September 26, 2017 Jacob Bottom

Theological Virtue: Love

by Jonathan Clark

English is a beautiful, poetic, and strange language. Most people who care about such things say the English vocabulary is the largest in the world; and yet, despite this lingual depth, many of the commonest English words are imbued with inherent ambiguity. There is probably no better example of this than the word love. Case in point: I can, with equal passion and fervor, say in one breath that I love a good hamburger, with the next that I love my wife with all my heart, and be telling the absolute truth in both instances. And what an oddity it is that “love” should be so ambiguously defined, for it’s love that lies at the very heart of our civilization, both sacred and secular. But, as one might expect, while the same word is used, its meaning could not be more different.

Deus Caritas Est

The Roman Catholic Church defines love (or charity, as they would call it) as “the theological virtue by which we love God above all things for his own sake, and our neighbor as ourselves for the love of God.” Like the other theological virtues, love is a grace divinely imparted to us by God, and it requires an act of will on our part. In other words, God gives us love, but it’s incumbent on us to return it—not only to Him, but also to our fellow man. And like the love God bestows on us, there’s no upper limit to the love we’re to bestow on God and our neighbors. Indeed, as is and has been the case with so many of our brethren, the love we are called to give may require our lives.
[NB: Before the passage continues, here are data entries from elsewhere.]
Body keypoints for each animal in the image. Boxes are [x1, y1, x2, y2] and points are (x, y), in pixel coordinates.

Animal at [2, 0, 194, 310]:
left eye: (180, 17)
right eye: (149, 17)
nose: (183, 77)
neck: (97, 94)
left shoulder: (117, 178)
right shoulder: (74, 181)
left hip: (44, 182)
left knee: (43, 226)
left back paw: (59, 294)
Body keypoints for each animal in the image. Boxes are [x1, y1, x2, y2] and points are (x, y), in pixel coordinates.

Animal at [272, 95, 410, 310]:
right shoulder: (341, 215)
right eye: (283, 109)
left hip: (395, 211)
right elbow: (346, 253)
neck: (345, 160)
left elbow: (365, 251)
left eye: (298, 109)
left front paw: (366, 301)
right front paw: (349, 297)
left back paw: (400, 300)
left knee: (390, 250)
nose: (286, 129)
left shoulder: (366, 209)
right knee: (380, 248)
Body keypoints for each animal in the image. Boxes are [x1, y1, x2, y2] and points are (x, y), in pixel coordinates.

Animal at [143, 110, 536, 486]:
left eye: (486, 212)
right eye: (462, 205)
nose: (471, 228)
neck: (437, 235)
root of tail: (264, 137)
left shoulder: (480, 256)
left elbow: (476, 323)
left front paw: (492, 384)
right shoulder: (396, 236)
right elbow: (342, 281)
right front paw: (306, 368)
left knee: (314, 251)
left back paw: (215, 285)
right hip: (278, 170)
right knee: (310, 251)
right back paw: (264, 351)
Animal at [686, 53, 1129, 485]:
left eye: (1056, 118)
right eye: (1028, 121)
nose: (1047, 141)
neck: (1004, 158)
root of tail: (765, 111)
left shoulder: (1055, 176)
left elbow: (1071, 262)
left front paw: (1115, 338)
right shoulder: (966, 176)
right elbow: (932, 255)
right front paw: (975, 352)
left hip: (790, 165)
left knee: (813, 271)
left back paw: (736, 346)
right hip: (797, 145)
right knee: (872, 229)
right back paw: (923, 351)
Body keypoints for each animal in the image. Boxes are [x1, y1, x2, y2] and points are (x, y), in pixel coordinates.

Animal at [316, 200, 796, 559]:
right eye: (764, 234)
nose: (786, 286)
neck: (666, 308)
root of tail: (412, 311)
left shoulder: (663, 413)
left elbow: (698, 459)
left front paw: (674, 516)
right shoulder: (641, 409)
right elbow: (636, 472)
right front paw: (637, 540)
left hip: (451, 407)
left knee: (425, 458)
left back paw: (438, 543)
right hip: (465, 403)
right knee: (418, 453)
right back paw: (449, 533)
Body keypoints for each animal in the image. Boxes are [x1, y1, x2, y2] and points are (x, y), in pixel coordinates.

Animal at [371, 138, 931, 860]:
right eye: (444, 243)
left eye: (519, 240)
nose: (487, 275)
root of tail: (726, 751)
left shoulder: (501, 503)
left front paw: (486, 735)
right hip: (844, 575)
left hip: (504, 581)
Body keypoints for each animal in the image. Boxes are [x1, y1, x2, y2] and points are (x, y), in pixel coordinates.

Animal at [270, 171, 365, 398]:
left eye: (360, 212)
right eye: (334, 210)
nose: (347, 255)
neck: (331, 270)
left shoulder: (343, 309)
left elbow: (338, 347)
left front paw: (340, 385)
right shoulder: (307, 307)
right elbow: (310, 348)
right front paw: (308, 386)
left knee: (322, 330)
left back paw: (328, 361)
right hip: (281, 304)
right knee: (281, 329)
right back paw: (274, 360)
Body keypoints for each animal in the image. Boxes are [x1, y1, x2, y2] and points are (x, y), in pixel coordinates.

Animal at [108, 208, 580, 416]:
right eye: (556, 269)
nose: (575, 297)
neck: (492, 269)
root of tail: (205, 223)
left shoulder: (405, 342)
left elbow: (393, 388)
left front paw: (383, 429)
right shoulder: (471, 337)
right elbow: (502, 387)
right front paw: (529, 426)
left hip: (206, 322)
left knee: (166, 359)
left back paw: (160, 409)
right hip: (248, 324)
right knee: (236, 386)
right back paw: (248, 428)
As Christians, we have in Jesus Christ the perfect model of the theological virtue of love. While on this earth, he loved the Father by obeying Him and fulfilling His purpose; he loved us by dying on a cross. And his followers have been tracing his steps ever since. From St. Teresa of Calcutta, to volunteers at Our Daily Bread, to the brothers and sisters martyred by ISIS, our modern world is replete with examples of Christians living out the virtue of love and bestowing it upon both God and man.

From Jesus to John Lennon

Contrast the above to the more common, secular notion of love. The vast preponderance of secular thought devoted to love is relegated to the sphere of romance. It’s variously thought of as a gift from “the Universe”, the result of a chemical reaction in our brains, or the unfortunate by-product of a hookup. Apparently it’s all you need, but it’s also something to fear and an easy target for cynicism. Mostly, though, love is a very nice feeling, but one that inevitably fades with time.

Perhaps that analysis is a bit uncharitable. However, even if it is, a pattern emerges: love—in the general, secular conception—is a force that exerts influence upon people. The feeler feels love, they do not do love. Sure, feelings of love may prompt a lover to virtuous acts and romantic deeds, but that often holds only so long as the lover has feelings of love. After that, all bets are off.

I do not think it means what he thinks it means

To Hellboy and Back

In Hellboy II: The Golden Army, the titular hero says, when speaking about his significant other, “I would give my life for her…but she also wants me to do the dishes.” Many people, myself included, frequently find themselves in a similar conundrum. It’s easier to envision a heroic sacrifice—a last stand for love, often with explosions in the background—than actually pausing Netflix to take out the recycling. Sometimes the virtue of love requires the heroic sacrifice, but more often than not I suspect we practice the virtue of love through mundane acts of loving kindness and service.

So, use your gifts to God’s service. Pray daily and think on Him. Don’t blow off the people that exasperate you most. Be kind to the lowly and exalted alike. Take a moment to help someone if you see they need a hand. Be a good neighbor. It may be that love will require you to go to unimaginable lengths. But it’s just as likely love will ask you to do the dishes.